--- Extrait fourni ---
####################

Il y a d’abord eu le temps des films de propagande où les Nord-Coréens étaient diabolisés par le cinéma du Sud, puis les rapports se sont détendus et des films comme As One ont évoqué une possible réunification de la péninsule coréenne sur fond de sport. Par la suite, il y a eu la nomination au poste de président de Moon Jae In dont l’une des promesses de campagne était la reprise du dialogue entre la Corée du Sud et la Corée du Nord, suivie de près par les Jeux olympiques de Pyeongchang où les deux pays ont fusionné leurs forces au sein d’une seule et même équipe. Depuis, tous les feux sont verts, le dialogue se poursuit et les déclarations des différents camps permettent même de rêver à une péninsule coréenne unie.
Et le cinéma dans tout ça ? Art dans lequel les Sud-coréens excellent et média privilégié pour diffuser des idées, le cinéma sud-coréen a toujours su s’adapter rapidement à l’actualité. Il était donc naturel que plusieurs films sortent, centrés sur les relations entre la Corée du Nord et la Corée du Sud. Intéressons-nous de plus près à deux films qui en font leur thème principal : JSA (Joint Security Area) de Park Chan Wook, sorti dans les salles coréennes il y a bientôt 20 ans et, remis au goût du jour, il est sorti dans les salles françaises le 27 juin 2018 ; Steel Rain de Yang Woo Seok, disponible sur Netflix et sorti sur les écrans coréens le 14 décembre 2017.
JSA (Joint Security Area)

####################

--- Consigne 1 ---
Recopiez à l'identique les lignes des enregistrements, depuis leur début jusqu'à la ligne contenant « страницы организаций в », celle-ci incluse.

####################

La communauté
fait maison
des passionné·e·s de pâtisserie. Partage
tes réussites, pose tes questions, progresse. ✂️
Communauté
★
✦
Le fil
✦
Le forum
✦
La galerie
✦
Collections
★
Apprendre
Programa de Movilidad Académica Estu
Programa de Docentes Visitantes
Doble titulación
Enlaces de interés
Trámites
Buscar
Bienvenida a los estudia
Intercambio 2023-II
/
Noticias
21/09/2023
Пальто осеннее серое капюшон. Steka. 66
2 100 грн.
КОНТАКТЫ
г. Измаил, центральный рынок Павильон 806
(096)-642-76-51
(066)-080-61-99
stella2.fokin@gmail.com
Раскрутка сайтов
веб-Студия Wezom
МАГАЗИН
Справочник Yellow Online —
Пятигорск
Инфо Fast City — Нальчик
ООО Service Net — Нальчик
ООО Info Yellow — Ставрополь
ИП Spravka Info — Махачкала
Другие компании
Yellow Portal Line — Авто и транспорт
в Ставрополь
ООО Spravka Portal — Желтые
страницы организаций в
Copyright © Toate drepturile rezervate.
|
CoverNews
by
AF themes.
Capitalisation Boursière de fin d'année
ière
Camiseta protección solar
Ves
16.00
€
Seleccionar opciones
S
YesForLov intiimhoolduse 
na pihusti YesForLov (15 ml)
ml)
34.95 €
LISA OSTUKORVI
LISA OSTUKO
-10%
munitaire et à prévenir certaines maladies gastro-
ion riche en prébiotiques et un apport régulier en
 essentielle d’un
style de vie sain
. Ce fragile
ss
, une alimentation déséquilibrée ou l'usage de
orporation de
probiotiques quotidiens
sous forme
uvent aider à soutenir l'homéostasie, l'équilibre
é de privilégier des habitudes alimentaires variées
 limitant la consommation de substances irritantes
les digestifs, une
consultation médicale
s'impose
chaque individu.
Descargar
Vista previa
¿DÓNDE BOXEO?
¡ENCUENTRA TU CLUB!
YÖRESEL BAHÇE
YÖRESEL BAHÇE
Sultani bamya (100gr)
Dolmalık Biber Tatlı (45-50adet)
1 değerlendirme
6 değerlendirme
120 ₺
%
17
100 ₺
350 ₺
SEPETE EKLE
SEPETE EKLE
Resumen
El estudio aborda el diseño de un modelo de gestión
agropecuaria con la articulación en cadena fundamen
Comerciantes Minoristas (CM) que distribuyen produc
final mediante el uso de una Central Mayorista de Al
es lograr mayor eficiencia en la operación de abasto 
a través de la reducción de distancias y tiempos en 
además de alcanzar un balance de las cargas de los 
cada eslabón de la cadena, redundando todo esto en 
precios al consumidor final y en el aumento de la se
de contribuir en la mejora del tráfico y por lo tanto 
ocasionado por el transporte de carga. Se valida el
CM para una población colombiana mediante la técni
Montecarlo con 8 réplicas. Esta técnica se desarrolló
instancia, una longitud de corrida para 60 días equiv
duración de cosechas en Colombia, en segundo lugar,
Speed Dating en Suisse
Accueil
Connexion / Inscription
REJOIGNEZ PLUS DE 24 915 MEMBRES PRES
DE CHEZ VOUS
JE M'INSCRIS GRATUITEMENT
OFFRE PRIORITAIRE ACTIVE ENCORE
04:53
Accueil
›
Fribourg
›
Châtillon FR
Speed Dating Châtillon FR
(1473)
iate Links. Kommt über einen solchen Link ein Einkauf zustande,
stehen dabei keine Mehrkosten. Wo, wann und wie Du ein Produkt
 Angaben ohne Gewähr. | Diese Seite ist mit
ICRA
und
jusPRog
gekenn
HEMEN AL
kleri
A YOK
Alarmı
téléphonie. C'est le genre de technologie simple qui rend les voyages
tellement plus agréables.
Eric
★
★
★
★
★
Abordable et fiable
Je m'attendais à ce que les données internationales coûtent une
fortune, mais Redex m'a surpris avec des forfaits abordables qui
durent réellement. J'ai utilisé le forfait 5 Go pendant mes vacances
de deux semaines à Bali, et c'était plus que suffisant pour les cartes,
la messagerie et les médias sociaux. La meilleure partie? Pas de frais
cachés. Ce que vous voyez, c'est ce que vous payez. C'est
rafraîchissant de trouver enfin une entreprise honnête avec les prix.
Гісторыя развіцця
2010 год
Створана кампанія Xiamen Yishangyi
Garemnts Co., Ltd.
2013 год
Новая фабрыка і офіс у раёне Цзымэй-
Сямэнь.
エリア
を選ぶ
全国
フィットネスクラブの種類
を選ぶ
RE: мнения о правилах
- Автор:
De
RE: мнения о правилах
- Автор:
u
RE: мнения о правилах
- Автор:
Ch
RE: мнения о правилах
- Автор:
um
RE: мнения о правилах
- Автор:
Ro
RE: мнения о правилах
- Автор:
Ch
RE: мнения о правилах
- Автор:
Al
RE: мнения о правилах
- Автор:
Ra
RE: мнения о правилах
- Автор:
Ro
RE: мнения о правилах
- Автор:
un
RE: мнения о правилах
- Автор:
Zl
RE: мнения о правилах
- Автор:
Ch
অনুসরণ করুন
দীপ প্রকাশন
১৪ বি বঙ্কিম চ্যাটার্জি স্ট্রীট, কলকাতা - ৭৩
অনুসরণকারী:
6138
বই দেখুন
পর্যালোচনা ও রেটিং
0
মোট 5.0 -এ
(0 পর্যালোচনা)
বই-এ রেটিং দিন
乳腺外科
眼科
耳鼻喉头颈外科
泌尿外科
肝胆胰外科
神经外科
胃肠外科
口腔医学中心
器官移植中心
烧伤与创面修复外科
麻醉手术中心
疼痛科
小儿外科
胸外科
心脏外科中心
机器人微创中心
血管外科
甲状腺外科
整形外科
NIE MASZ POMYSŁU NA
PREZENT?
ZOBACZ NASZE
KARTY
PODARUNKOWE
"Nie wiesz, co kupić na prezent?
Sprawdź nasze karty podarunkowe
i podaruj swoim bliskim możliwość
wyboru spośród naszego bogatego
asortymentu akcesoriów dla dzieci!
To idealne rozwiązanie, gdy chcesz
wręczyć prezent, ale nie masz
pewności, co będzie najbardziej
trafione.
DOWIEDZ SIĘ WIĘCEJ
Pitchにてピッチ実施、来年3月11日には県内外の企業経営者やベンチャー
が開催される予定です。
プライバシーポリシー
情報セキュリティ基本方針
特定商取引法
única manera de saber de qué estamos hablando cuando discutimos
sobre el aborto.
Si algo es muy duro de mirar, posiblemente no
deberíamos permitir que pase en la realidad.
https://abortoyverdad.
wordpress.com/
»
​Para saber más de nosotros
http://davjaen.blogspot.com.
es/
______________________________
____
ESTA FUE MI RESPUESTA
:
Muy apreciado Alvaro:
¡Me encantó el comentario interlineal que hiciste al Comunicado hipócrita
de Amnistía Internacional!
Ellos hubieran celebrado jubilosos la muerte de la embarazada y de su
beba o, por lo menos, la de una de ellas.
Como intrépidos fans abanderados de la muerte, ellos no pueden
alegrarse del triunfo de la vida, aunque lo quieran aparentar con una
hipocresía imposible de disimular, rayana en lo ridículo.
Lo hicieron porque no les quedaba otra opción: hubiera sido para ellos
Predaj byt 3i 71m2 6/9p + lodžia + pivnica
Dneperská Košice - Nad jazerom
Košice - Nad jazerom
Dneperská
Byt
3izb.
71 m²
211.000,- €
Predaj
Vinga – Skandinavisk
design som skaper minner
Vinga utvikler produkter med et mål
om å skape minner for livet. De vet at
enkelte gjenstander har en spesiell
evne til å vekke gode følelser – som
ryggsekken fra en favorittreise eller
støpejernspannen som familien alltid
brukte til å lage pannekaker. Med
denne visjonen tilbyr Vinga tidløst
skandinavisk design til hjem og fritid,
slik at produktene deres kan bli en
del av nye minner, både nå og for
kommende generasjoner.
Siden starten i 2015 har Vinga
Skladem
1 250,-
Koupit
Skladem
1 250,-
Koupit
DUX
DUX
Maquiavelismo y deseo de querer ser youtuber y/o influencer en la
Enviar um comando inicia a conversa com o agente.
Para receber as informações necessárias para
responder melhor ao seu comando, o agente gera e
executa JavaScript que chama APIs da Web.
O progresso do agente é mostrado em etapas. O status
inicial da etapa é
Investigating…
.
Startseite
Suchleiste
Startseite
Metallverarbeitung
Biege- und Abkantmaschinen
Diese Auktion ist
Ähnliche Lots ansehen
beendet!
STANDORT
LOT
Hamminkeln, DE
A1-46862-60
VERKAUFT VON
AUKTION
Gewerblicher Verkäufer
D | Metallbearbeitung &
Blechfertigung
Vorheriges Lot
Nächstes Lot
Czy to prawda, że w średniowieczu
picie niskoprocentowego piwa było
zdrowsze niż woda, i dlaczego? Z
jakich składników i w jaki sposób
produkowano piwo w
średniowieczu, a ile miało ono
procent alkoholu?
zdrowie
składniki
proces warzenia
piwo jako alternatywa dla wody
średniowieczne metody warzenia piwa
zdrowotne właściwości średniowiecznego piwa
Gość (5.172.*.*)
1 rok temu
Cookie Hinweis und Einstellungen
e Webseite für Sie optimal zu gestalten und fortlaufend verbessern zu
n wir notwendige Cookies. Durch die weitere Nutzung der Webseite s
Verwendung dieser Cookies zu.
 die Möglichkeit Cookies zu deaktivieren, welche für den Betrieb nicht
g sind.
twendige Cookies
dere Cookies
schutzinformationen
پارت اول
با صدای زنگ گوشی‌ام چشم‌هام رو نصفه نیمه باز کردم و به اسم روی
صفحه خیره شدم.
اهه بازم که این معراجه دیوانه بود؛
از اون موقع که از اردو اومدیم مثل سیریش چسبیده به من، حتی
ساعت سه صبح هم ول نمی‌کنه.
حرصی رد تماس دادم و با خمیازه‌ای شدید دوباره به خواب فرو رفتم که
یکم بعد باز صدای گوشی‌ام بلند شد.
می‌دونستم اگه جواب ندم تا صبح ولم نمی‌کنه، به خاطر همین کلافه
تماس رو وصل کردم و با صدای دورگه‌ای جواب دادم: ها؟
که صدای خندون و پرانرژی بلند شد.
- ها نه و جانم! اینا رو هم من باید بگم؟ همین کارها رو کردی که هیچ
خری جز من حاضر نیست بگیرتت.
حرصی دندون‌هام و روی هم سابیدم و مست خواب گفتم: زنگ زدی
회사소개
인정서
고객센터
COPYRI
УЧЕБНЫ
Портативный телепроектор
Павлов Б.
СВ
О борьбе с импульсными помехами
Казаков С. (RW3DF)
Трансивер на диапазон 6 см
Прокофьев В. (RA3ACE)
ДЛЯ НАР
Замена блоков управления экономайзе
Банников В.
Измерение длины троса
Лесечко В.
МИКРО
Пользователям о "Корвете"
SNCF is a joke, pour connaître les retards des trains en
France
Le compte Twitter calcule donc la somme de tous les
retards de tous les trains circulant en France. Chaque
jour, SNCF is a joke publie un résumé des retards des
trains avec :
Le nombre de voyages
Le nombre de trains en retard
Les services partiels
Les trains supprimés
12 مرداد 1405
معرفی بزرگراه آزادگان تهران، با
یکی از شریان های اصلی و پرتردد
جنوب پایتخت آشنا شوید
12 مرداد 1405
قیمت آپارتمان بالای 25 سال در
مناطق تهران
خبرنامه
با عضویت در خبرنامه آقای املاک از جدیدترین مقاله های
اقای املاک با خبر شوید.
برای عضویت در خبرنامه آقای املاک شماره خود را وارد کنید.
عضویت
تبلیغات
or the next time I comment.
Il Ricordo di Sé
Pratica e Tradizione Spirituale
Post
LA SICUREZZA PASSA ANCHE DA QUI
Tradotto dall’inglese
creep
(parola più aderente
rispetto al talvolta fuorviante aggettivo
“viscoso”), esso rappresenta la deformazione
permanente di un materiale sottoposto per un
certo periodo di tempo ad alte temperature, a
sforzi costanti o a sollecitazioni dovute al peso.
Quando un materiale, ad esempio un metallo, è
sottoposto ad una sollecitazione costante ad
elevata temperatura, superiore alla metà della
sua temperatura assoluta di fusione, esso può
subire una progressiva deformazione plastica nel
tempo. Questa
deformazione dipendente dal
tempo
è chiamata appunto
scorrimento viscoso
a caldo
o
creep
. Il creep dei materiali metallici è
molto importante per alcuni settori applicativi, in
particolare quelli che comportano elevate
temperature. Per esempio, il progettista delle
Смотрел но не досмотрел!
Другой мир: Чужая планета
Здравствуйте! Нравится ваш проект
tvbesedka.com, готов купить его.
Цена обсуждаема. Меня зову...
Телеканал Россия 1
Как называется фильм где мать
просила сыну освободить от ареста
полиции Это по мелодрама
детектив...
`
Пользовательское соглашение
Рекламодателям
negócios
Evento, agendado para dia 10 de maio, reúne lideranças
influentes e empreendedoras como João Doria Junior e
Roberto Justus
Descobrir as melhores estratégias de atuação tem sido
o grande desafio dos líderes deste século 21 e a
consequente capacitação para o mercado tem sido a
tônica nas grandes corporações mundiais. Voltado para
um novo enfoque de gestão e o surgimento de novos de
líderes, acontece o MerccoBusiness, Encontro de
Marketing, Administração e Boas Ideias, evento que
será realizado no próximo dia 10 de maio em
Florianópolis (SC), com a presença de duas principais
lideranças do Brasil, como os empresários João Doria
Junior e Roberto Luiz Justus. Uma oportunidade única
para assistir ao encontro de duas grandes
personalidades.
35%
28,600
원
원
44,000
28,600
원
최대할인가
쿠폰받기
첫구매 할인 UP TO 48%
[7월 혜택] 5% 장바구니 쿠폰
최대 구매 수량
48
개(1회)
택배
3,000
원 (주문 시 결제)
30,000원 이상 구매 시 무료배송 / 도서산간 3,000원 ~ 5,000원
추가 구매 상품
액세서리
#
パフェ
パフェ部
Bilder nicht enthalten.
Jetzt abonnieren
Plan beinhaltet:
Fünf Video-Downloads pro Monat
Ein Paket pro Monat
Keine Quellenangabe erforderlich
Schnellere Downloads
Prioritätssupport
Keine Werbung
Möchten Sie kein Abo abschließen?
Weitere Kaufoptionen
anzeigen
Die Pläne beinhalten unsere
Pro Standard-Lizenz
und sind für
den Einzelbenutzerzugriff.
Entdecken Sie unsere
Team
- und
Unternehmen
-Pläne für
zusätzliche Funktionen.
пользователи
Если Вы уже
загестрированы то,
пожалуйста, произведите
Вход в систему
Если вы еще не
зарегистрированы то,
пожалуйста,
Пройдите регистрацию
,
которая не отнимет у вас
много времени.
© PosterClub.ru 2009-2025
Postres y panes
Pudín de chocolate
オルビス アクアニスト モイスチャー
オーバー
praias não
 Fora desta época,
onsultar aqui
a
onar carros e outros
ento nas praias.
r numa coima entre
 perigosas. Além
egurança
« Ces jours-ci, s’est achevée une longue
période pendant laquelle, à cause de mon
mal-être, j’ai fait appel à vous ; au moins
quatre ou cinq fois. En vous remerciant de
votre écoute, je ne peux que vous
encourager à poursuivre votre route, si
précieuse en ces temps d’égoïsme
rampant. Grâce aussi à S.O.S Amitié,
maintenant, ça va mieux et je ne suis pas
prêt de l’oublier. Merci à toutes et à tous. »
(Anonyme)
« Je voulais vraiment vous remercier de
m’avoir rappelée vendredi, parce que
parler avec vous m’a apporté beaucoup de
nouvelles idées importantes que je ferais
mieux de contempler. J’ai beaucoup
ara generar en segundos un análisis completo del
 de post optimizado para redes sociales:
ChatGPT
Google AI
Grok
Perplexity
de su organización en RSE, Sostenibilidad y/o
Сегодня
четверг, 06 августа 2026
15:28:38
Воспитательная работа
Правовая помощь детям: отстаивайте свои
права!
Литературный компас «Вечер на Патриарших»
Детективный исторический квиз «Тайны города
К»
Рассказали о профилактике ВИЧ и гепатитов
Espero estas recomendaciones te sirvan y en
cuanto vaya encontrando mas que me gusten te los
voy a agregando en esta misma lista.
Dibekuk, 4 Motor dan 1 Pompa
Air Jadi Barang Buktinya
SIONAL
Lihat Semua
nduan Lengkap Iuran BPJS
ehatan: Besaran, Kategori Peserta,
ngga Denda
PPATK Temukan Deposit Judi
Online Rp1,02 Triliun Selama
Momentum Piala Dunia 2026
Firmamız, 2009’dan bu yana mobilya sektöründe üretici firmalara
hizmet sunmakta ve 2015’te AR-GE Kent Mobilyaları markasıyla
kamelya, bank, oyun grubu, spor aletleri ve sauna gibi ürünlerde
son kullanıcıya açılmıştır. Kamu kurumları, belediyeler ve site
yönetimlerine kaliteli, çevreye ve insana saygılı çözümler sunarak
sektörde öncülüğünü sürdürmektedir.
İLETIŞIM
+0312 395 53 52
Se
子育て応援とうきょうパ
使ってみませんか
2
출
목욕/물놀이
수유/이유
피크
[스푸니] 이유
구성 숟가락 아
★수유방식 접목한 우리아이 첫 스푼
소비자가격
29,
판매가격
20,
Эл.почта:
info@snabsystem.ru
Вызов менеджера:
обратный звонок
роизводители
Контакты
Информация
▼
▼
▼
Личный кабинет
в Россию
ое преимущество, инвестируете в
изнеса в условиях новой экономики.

####################

--- Consigne 2 ---
Poursuivez l'article sur le cinéma sud-coréen à partir de sa dernière ligne.

--- Réponse attendue 1 ---
La communauté
fait maison
des passionné·e·s de pâtisserie. Partage
tes réussites, pose tes questions, progresse. ✂️
Communauté
★
✦
Le fil
✦
Le forum
✦
La galerie
✦
Collections
★
Apprendre
Programa de Movilidad Académica Estu
Programa de Docentes Visitantes
Doble titulación
Enlaces de interés
Trámites
Buscar
Bienvenida a los estudia
Intercambio 2023-II
/
Noticias
21/09/2023
Пальто осеннее серое капюшон. Steka. 66
2 100 грн.
КОНТАКТЫ
г. Измаил, центральный рынок Павильон 806
(096)-642-76-51
(066)-080-61-99
stella2.fokin@gmail.com
Раскрутка сайтов
веб-Студия Wezom
МАГАЗИН
Справочник Yellow Online —
Пятигорск
Инфо Fast City — Нальчик
ООО Service Net — Нальчик
ООО Info Yellow — Ставрополь
ИП Spravka Info — Махачкала
Другие компании
Yellow Portal Line — Авто и транспорт
в Ставрополь
ООО Spravka Portal — Желтые
страницы организаций в

--- Réponse attendue 2 ---
La guerre qui a divisé la péninsule coréenne entre le 25 juin 1950 et le 27 juillet 1953 a engendré une vague de communication de propagande dont le cinéma a bien évidemment été un acteur important. Les régimes dictatoriaux en Corée du Sud (1948-1988) ont imposé la réalisation de films anticommunistes, où les Nord-Coréens ont été diabolisés, présentés comme les ennemis communistes et réduits à des rôles de dangereux criminels (d’après les manuels scolaires en circulation jusqu’au début des années 1990). Cette diabolisation s’est poursuivie de nombreuses années après la fin de la guerre puis elle s’est petit à petit essoufflée, perdant de sa véhémence jusqu’aux années 90 où les réalisateurs commencent à ré-humaniser les Nords-Coréens (South Korean Partisans (1990) de Chon JiHyung). Puis, inspiré par ce mouvement, en 2000, Park Chan Wook met un coup de pied dans la fourmilière avec son film JSA qui met en scène une amitié entre des soldats sud-coréens et nord-coréens.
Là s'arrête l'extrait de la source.